(RECORDS FOR THIS EXERCISE Opens)

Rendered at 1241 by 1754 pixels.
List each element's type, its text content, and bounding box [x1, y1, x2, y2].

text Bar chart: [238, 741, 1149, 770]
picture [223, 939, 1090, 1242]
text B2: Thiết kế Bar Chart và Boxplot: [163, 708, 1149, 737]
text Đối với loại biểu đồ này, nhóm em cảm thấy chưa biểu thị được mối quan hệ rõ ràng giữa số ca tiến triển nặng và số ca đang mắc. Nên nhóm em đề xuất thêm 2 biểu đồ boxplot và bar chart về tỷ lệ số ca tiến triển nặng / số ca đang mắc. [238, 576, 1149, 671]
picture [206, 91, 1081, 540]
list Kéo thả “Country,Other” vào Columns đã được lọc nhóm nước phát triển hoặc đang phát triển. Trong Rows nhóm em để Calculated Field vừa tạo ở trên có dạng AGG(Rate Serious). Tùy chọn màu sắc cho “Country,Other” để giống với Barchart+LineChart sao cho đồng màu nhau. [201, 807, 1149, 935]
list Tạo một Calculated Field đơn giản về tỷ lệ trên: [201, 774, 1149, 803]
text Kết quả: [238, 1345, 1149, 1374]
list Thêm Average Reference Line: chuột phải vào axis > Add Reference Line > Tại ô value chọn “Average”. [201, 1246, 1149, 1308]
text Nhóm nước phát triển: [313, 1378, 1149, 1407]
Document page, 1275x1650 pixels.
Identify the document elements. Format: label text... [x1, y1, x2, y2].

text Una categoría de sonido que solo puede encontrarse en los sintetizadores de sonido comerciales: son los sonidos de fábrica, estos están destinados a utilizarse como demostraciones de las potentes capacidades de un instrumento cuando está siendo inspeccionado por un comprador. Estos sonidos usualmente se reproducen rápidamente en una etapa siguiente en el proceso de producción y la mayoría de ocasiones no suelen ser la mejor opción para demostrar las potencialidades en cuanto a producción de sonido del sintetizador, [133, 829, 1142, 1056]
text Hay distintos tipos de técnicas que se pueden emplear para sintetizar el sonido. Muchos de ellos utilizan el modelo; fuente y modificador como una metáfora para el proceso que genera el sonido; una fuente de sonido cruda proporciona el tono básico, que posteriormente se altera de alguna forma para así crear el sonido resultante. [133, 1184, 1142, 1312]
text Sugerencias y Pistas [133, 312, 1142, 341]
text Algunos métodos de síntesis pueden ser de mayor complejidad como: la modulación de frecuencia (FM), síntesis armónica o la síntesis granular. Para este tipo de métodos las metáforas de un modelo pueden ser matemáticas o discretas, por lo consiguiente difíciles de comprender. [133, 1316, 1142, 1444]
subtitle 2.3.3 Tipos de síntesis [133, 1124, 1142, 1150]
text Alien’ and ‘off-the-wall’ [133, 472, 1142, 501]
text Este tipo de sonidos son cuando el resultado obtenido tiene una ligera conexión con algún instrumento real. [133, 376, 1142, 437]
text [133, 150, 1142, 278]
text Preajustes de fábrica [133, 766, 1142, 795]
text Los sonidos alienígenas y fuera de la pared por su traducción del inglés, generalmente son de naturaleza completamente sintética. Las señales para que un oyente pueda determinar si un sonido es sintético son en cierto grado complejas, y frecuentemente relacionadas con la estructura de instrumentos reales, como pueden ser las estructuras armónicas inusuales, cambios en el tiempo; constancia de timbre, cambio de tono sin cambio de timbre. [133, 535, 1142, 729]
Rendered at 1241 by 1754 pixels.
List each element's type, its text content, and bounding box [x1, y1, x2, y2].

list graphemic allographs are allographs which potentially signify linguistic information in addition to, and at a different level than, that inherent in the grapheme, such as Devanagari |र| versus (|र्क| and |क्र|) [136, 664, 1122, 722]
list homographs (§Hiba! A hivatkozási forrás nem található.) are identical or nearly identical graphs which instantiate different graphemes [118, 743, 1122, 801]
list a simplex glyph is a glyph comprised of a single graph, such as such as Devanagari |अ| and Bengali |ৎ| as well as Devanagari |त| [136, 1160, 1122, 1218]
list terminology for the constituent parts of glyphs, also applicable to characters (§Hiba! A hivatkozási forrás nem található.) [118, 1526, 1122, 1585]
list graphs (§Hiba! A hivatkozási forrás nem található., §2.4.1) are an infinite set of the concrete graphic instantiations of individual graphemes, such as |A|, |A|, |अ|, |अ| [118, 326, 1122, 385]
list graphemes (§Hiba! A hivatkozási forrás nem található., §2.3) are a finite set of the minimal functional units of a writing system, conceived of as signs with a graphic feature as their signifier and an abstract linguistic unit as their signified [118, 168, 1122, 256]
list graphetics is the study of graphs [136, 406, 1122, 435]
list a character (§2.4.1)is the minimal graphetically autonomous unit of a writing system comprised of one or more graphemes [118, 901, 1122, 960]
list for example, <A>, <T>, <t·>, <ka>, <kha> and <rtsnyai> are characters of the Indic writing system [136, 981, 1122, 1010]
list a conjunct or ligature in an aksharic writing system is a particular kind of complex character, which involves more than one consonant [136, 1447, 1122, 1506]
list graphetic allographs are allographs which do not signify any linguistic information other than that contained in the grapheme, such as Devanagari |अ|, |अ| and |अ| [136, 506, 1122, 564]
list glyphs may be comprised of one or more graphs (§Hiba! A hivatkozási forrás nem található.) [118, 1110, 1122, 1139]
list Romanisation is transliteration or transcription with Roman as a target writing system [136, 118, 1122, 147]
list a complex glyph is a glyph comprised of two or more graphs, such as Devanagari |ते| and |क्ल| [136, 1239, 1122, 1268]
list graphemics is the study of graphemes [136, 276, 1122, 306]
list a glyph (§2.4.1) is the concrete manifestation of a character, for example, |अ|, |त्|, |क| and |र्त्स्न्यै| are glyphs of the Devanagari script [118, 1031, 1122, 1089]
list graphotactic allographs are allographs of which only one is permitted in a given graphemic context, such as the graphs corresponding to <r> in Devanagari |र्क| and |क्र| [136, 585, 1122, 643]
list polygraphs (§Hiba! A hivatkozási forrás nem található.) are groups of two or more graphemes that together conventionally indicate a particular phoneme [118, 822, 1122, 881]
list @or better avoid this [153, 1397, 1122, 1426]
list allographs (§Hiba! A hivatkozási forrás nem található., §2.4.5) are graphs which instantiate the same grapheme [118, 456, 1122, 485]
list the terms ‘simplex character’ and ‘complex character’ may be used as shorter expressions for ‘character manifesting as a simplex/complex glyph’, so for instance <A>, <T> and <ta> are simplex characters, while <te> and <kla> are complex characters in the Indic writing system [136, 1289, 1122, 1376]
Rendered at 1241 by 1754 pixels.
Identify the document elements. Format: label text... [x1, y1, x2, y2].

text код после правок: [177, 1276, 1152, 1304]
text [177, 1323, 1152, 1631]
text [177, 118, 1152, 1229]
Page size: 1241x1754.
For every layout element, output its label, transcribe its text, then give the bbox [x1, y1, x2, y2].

(RECORDS FOR THIS EXERCISE Closes)

▶ _INSTRUCTION_:
Please go through the data above and copy every line that has the word "hivatkozási".

▶ _RESPONSE_:
list homographs (§Hiba! A hivatkozási forrás nem található.) are identical or nearly identical graphs which instantiate different graphemes [118, 743, 1122, 801]
list terminology for the constituent parts of glyphs, also applicable to characters (§Hiba! A hivatkozási forrás nem található.) [118, 1526, 1122, 1585]
list graphs (§Hiba! A hivatkozási forrás nem található., §2.4.1) are an infinite set of the concrete graphic instantiations of individual graphemes, such as |A|, |A|, |अ|, |अ| [118, 326, 1122, 385]
list graphemes (§Hiba! A hivatkozási forrás nem található., §2.3) are a finite set of the minimal functional units of a writing system, conceived of as signs with a graphic feature as their signifier and an abstract linguistic unit as their signified [118, 168, 1122, 256]
list glyphs may be comprised of one or more graphs (§Hiba! A hivatkozási forrás nem található.) [118, 1110, 1122, 1139]
list polygraphs (§Hiba! A hivatkozási forrás nem található.) are groups of two or more graphemes that together conventionally indicate a particular phoneme [118, 822, 1122, 881]
list allographs (§Hiba! A hivatkozási forrás nem található., §2.4.5) are graphs which instantiate the same grapheme [118, 456, 1122, 485]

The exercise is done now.